**Work order 1:**
In the passage on sympathy, copy verbatim everything from "How selfish soever" down to "altogether without it.".
**Work order 2:**
Condense the paragraph of the passage on sympathy that begins "As we have no immediate experience" into a short bulleted list that keeps its main points.

**Supplied text:**
Of the PROPRIETY of ACTION.
Consisting of three Sections.
SECTION I.
Of the Sense of Propriety.
CHAP. I.
Of Sympathy.
How selfish soever man may be supposed, there are evidently some principles in his nature, which interest him in the fortune of others, and render their happiness necessary to him, though he derives nothing from it, except the pleasure of seeing it. Of this kind is pity or compassion, the emotion which we feel for the misery of others, when we either see it, or are made to conceive it in a very lively manner. That we often derive sorrow from the sorrow of others, is a matter of fact too obvious to require any instances to prove it; for this sentiment, like all the other original passions of human nature, is by no means confined to the virtuous and humane, though they perhaps may feel it with the most exquisite sensibility. The greatest ruffian, the most hardened violator of the laws of society, is not altogether without it.
As we have no immediate experience of what other men feel, we can form no idea of the manner in which they are affected, but by conceiving what we ourselves should feel in the like situation. Though our brother is upon the rack, as long as we ourselves are at our ease, our senses will never inform us of what he suffers. They never did and never can carry us beyond our own person, and it is by the imagination only that we can form any conception of what are his sensations. Neither can that faculty help us to this any other way, than by representing to us what would be our own, if we were in his case. It is the impressions of our own senses only, not those of his, which our imaginations copy. By the imagination we place ourselves in his situation, we conceive ourselves enduring all the same torments, we enter as it were into his body and become in some measure him, and thence form some idea of his sensations and even feel something which, though weaker in degree, is not altogether unlike them. His agonies, when they are thus brought home to ourselves, when we have thus adopted and made them our own, begin at last to affect us, and we then tremble and shudder at the thought of what he feels. For as to be in pain or distress of any kind excites the most excessive sorrow, so to conceive or to imagine that we are in it, excites some degree of the same emotion, in proportion to the vivacity or dullness of the conception.

**Information shown:**
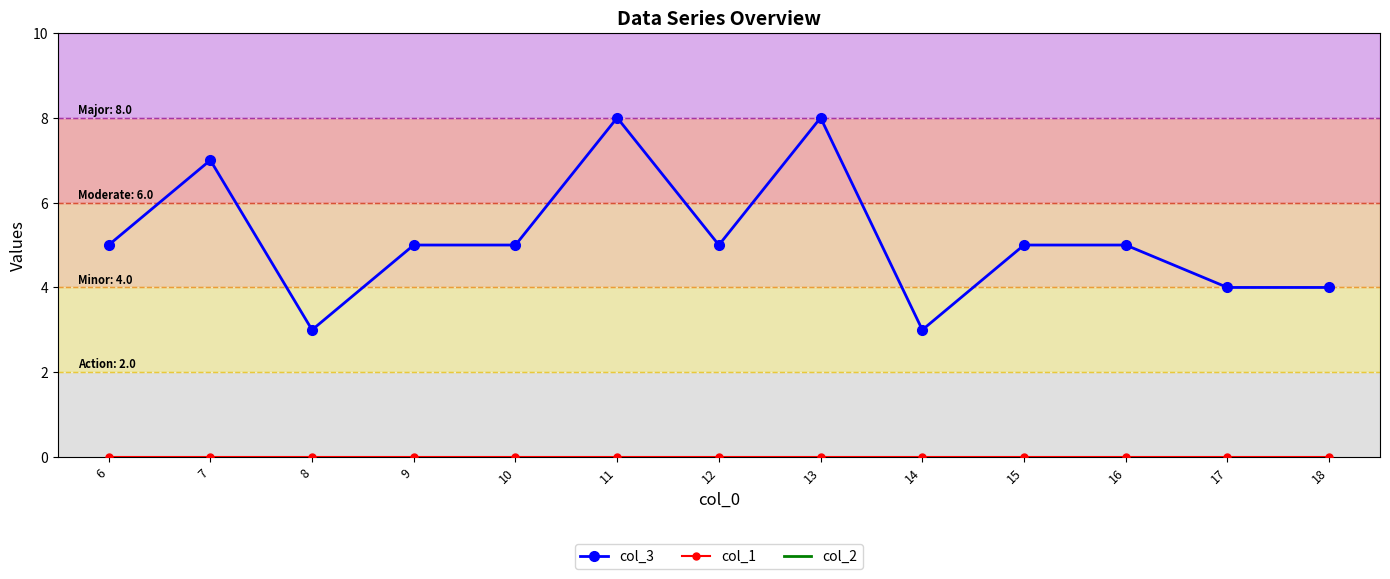

Rank the categories by col_2 value from highest to lowest.

6, 7, 8, 9, 10, 11, 12, 13, 14, 15, 16, 17, 18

**Reply 1:**
How selfish soever man may be supposed, there are evidently some principles in his nature, which interest him in the fortune of others, and render their happiness necessary to him, though he derives nothing from it, except the pleasure of seeing it. Of this kind is pity or compassion, the emotion which we feel for the misery of others, when we either see it, or are made to conceive it in a very lively manner. That we often derive sorrow from the sorrow of others, is a matter of fact too obvious to require any instances to prove it; for this sentiment, like all the other original passions of human nature, is by no means confined to the virtuous and humane, though they perhaps may feel it with the most exquisite sensibility. The greatest ruffian, the most hardened violator of the laws of society, is not altogether without it.

**Reply 2:**
- We have no immediate experience of what other men feel, so we can understand how they are affected only by conceiving what we would feel in the same situation.
- Our senses never carry us beyond our own person. Even if our brother is on the rack, they cannot tell us what he suffers while we are at ease.
- Only the imagination can give us any idea of his sensations, and it does so only by representing what our own would be in his case. It copies the impressions of our senses, not of his.
- Through imagination we place ourselves in his situation, conceive ourselves enduring the same torments, and in some measure become him. We then feel something weaker than his sensations but not altogether unlike them.
- Once we adopt his agonies as our own, they begin to affect us, and we tremble and shudder at what he feels.
- Being in pain or distress excites the most excessive sorrow. Imagining that we are in it excites some degree of the same emotion, in proportion to how vivid or dull the conception is.